This zebra, the second seen in England, was presented to Queen Charlotte, wife of George III, in 1762. Brought from the Cape of Good Hope by Sir Thomas Adams as a belated wedding present, it was placed on free public view in the royal menagerie. ‘some Account of the Zebra, or painted African Ass, lately brought over and presented to her Majesty’ was published in the July issue of The London Magazine. ‘Numbers of people’ had been to see ‘one of the most beautiful creatures in the world… now generally feeding in a paddock near her majesty’s house [Buckingham House (later Palace) bought that year].’ An illustration showed the zebra with a groom.

Stubbs’s ground-breaking drawings of the Anatomy of a Horse stood him in good stead with the zebra, painted from life but set against an English wood, with enough sunny dapple and mysterious depths to suggest what he innocently imagined to be its forest home in Africa.
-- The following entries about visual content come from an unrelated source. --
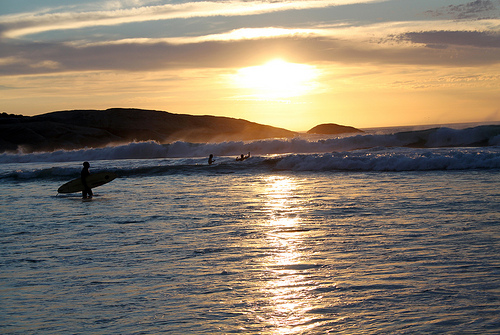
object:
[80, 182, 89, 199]
leg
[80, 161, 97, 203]
man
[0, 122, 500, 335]
ocean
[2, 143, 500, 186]
wave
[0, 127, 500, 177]
shore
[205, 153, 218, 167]
person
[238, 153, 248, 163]
person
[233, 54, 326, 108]
sun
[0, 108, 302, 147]
hill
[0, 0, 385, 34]
cloud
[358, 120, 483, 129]
water line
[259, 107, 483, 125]
horizon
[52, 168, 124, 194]
board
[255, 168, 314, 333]
sun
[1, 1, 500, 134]
sky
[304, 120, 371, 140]
mountain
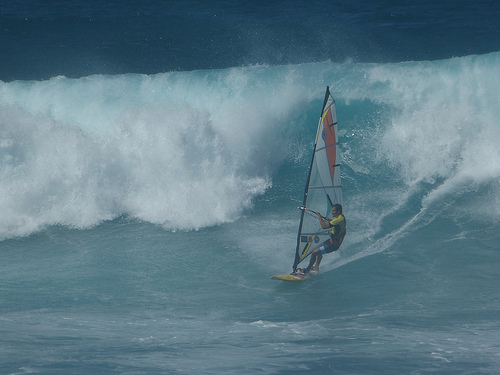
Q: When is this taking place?
A: Daytime.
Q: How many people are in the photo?
A: One.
George III (‘Farmer George’) and the Queen were an uxorious and, worst of all, unglamorous couple and ownership of the ‘African ass’ aroused much robust satire, in various contexts, on the theme of the ‘Ass’ and the ‘Queen’s Ass’ for several decades after the zebra’s death in 1772:

‘A sight such as this surely was never seen:
Who the deuce would not gaze at the A– of a Q–?
What prospect so charming!—
What scene can surpass?
The delicate sight of her M–’s A–?’

The zebra ended up as a travelling stuffed exhibit. its portrait never left stubbs’s studio.